**WHAT IS EXPECTED**
Gather each line of the items below that contains the string "newSketch", treating uppercase and lowercase letters as different.

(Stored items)
++++++++++++++++++++

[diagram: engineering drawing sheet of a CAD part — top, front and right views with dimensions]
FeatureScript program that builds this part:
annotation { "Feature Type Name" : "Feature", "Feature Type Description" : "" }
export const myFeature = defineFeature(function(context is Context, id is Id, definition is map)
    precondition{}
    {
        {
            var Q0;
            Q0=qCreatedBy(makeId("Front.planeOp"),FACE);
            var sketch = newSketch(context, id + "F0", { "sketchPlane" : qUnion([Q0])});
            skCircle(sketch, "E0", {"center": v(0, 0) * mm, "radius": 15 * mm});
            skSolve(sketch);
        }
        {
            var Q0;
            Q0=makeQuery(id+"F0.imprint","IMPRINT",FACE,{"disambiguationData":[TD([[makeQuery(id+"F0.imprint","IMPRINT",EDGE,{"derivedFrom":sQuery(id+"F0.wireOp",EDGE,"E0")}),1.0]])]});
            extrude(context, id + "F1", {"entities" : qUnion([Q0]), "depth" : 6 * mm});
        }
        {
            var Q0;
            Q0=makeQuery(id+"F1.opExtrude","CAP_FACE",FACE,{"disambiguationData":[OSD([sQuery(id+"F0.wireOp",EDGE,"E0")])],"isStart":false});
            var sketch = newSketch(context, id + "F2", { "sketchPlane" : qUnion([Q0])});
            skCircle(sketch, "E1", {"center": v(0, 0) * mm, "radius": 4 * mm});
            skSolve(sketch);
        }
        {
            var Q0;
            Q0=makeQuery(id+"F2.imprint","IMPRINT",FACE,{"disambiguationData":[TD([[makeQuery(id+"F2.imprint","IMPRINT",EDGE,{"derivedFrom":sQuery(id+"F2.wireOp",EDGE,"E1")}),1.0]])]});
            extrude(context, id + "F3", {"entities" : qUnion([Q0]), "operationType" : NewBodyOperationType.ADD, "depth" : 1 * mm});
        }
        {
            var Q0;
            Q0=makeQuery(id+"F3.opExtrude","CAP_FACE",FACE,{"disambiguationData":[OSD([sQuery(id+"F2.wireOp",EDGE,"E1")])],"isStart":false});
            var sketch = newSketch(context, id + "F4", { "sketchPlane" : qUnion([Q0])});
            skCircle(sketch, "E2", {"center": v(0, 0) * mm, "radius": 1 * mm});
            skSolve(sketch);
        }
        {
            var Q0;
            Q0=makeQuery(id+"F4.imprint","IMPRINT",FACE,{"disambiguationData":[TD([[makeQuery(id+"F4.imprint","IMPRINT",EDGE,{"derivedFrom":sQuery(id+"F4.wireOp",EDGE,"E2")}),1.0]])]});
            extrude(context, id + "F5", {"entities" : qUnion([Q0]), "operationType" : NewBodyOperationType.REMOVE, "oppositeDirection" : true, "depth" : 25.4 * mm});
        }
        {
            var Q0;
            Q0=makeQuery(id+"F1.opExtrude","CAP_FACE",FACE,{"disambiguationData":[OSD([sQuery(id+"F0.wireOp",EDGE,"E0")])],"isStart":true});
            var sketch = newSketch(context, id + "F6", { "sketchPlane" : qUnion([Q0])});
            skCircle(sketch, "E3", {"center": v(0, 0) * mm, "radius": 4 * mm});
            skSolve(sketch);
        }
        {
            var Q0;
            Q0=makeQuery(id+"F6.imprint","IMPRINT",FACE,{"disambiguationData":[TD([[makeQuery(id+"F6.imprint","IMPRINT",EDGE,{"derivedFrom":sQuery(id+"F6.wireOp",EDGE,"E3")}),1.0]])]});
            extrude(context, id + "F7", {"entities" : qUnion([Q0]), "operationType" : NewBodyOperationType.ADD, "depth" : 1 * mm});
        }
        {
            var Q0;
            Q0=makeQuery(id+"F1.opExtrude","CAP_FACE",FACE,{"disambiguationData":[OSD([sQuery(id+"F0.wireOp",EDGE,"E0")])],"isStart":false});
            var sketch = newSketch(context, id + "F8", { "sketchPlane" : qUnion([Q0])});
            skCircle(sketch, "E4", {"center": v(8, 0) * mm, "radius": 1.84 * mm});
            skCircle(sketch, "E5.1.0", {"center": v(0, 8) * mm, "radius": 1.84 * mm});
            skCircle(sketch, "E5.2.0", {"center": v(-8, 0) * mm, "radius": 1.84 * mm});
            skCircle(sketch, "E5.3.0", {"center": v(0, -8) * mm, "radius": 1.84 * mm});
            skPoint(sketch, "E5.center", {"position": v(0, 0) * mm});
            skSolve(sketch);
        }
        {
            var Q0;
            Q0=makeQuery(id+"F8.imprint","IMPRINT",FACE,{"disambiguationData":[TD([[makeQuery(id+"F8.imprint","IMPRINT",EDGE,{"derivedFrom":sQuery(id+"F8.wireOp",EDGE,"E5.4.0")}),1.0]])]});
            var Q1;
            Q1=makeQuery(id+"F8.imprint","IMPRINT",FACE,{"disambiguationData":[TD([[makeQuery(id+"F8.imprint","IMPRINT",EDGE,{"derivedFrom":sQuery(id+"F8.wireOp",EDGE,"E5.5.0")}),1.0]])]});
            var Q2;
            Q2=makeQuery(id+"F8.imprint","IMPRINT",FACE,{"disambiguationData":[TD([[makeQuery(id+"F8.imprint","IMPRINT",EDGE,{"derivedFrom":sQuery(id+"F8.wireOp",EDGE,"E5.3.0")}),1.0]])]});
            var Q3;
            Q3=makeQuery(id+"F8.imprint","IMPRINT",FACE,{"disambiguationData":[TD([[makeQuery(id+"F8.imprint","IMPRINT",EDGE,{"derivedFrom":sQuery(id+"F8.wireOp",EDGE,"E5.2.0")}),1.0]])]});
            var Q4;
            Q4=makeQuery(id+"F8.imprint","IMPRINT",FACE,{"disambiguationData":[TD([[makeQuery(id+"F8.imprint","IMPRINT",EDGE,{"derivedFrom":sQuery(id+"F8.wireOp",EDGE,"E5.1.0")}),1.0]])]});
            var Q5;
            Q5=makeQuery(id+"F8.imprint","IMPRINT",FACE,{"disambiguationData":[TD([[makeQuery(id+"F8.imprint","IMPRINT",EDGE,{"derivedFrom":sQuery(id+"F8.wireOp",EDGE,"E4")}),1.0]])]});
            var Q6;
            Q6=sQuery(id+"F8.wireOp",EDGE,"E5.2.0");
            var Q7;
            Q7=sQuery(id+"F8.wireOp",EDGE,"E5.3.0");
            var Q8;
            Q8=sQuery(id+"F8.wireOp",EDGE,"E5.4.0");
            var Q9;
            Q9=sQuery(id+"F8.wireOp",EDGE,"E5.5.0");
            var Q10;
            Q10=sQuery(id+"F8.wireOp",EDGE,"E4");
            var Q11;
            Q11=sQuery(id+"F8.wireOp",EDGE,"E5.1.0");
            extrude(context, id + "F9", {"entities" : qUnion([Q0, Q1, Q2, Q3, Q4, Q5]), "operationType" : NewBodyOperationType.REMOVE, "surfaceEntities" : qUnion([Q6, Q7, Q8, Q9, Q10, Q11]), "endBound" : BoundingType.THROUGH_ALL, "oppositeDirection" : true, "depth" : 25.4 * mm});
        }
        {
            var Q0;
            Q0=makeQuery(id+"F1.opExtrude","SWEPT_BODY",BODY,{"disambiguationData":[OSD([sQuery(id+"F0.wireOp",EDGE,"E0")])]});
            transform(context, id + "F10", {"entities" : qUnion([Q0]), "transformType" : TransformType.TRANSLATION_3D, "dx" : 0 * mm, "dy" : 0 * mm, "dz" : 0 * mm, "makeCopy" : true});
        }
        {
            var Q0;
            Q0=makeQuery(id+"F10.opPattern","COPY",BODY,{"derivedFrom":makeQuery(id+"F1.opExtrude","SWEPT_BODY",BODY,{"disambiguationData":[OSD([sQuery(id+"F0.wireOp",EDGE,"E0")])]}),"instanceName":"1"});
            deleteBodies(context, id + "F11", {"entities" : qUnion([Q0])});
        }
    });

++++++++++++++++++++

**RESULT OF THE TASK**
            var sketch = newSketch(context, id + "F0", { "sketchPlane" : qUnion([Q0])});
            var sketch = newSketch(context, id + "F2", { "sketchPlane" : qUnion([Q0])});
            var sketch = newSketch(context, id + "F4", { "sketchPlane" : qUnion([Q0])});
            var sketch = newSketch(context, id + "F6", { "sketchPlane" : qUnion([Q0])});
            var sketch = newSketch(context, id + "F8", { "sketchPlane" : qUnion([Q0])});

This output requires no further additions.